[START Data supplied]

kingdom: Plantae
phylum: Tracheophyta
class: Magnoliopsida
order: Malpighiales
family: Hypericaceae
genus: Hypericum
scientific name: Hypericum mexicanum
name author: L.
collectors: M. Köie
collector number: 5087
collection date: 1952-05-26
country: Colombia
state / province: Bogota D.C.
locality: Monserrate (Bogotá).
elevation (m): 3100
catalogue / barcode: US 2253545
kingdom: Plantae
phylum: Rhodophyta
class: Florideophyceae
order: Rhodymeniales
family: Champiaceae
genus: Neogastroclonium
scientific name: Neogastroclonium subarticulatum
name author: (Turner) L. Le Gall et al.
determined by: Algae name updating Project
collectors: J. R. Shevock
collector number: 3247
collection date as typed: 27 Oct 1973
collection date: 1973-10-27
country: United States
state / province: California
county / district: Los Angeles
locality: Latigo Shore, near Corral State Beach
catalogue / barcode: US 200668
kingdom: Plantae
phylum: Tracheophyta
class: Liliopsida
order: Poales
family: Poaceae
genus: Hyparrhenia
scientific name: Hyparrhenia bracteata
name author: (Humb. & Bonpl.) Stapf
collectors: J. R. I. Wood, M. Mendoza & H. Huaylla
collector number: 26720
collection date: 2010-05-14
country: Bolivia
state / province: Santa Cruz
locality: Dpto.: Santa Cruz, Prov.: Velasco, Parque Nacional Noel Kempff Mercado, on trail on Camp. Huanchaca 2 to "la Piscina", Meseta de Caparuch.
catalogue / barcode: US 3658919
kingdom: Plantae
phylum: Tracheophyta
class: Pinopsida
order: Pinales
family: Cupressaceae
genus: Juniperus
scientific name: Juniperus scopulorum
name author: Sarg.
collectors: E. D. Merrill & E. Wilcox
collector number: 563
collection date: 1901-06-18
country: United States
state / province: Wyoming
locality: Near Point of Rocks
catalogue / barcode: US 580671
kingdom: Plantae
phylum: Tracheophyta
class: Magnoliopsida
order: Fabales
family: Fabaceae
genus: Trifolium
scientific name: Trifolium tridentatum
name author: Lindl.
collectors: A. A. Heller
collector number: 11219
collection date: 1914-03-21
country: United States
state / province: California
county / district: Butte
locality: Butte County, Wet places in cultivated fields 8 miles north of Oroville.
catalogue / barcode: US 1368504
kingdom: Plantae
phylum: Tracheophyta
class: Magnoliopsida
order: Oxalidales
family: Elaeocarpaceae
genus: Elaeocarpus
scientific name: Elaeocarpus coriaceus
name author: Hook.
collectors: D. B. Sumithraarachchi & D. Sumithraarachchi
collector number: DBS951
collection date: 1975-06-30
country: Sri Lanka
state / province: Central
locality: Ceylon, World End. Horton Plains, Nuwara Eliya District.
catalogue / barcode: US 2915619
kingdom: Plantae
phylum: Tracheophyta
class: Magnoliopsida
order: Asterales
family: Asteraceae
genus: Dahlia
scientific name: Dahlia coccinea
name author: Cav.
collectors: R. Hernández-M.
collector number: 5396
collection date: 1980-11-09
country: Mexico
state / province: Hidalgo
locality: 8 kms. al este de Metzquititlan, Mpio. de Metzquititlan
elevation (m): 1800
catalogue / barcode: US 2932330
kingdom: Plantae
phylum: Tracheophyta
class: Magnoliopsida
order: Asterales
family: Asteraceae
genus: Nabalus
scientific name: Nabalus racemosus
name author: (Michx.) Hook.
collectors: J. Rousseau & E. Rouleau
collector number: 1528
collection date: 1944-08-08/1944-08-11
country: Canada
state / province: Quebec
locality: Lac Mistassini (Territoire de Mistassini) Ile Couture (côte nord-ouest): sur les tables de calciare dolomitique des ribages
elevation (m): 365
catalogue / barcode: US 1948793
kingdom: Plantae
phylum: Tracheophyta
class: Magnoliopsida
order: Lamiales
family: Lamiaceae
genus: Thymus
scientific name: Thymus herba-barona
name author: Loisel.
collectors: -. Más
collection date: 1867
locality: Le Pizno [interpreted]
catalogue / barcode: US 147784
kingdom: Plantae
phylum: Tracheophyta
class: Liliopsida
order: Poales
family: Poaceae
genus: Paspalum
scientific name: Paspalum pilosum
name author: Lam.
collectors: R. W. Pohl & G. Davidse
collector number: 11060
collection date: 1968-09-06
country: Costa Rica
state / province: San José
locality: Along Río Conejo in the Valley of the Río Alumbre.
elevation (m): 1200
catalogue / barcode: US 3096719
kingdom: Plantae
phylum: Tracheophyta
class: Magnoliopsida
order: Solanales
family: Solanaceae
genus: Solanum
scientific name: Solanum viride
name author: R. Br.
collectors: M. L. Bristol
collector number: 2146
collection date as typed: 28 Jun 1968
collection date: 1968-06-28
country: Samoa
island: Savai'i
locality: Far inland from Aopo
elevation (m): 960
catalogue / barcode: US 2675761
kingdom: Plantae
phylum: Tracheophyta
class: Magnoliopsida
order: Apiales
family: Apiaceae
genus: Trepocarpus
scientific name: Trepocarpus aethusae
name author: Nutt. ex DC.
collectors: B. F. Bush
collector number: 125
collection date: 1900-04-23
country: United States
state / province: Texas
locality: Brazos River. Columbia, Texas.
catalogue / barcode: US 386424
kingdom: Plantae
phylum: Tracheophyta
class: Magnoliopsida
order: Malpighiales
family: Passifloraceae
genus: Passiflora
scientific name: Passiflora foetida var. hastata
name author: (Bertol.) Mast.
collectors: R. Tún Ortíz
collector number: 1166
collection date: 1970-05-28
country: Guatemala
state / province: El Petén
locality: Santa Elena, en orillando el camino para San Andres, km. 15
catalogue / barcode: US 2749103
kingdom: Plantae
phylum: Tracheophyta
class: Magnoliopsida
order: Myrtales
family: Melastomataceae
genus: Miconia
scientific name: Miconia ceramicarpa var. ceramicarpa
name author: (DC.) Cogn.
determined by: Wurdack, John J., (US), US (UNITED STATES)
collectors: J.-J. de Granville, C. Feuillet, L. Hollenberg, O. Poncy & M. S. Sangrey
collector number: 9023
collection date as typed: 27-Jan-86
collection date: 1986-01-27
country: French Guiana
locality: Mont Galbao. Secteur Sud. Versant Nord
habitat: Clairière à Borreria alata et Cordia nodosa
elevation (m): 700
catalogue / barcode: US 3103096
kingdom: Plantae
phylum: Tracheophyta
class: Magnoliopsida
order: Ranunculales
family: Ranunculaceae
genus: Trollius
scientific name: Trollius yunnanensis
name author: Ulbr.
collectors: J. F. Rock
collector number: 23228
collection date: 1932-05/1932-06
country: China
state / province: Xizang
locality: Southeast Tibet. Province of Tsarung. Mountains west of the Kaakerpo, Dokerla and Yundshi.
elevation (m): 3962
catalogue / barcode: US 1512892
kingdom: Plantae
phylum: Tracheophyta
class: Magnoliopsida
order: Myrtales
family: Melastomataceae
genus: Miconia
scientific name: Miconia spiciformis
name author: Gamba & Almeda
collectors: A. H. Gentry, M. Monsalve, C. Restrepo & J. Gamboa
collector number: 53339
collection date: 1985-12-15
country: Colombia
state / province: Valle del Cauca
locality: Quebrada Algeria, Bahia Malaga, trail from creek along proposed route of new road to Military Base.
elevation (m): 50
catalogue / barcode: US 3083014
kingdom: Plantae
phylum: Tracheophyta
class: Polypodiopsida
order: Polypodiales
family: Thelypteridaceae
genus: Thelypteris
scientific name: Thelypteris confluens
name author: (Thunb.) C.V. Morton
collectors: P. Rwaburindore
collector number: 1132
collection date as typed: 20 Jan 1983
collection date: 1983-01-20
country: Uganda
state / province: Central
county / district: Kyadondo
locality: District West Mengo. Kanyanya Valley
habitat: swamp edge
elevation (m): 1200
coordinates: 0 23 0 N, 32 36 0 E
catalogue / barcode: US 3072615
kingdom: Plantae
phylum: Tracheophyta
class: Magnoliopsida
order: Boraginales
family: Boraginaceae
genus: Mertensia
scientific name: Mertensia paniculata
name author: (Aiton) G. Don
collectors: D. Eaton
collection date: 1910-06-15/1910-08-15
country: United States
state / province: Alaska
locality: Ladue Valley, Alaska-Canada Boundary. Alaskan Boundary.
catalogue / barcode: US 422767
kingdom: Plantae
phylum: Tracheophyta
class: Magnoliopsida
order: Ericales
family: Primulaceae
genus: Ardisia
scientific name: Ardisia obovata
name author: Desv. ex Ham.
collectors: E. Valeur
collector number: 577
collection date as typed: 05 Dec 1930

[END Data supplied]

### Exercise description
Reproduce word for word the lines of the records above, from the line containing "collectors: J. F. Rock" through the line containing "catalogue / barcode: US 3072615", both included.

### Solution to this task
collectors: J. F. Rock
collector number: 23228
collection date: 1932-05/1932-06
country: China
state / province: Xizang
locality: Southeast Tibet. Province of Tsarung. Mountains west of the Kaakerpo, Dokerla and Yundshi.
elevation (m): 3962
catalogue / barcode: US 1512892
kingdom: Plantae
phylum: Tracheophyta
class: Magnoliopsida
order: Myrtales
family: Melastomataceae
genus: Miconia
scientific name: Miconia spiciformis
name author: Gamba & Almeda
collectors: A. H. Gentry, M. Monsalve, C. Restrepo & J. Gamboa
collector number: 53339
collection date: 1985-12-15
country: Colombia
state / province: Valle del Cauca
locality: Quebrada Algeria, Bahia Malaga, trail from creek along proposed route of new road to Military Base.
elevation (m): 50
catalogue / barcode: US 3083014
kingdom: Plantae
phylum: Tracheophyta
class: Polypodiopsida
order: Polypodiales
family: Thelypteridaceae
genus: Thelypteris
scientific name: Thelypteris confluens
name author: (Thunb.) C.V. Morton
collectors: P. Rwaburindore
collector number: 1132
collection date as typed: 20 Jan 1983
collection date: 1983-01-20
country: Uganda
state / province: Central
county / district: Kyadondo
locality: District West Mengo. Kanyanya Valley
habitat: swamp edge
elevation (m): 1200
coordinates: 0 23 0 N, 32 36 0 E
catalogue / barcode: US 3072615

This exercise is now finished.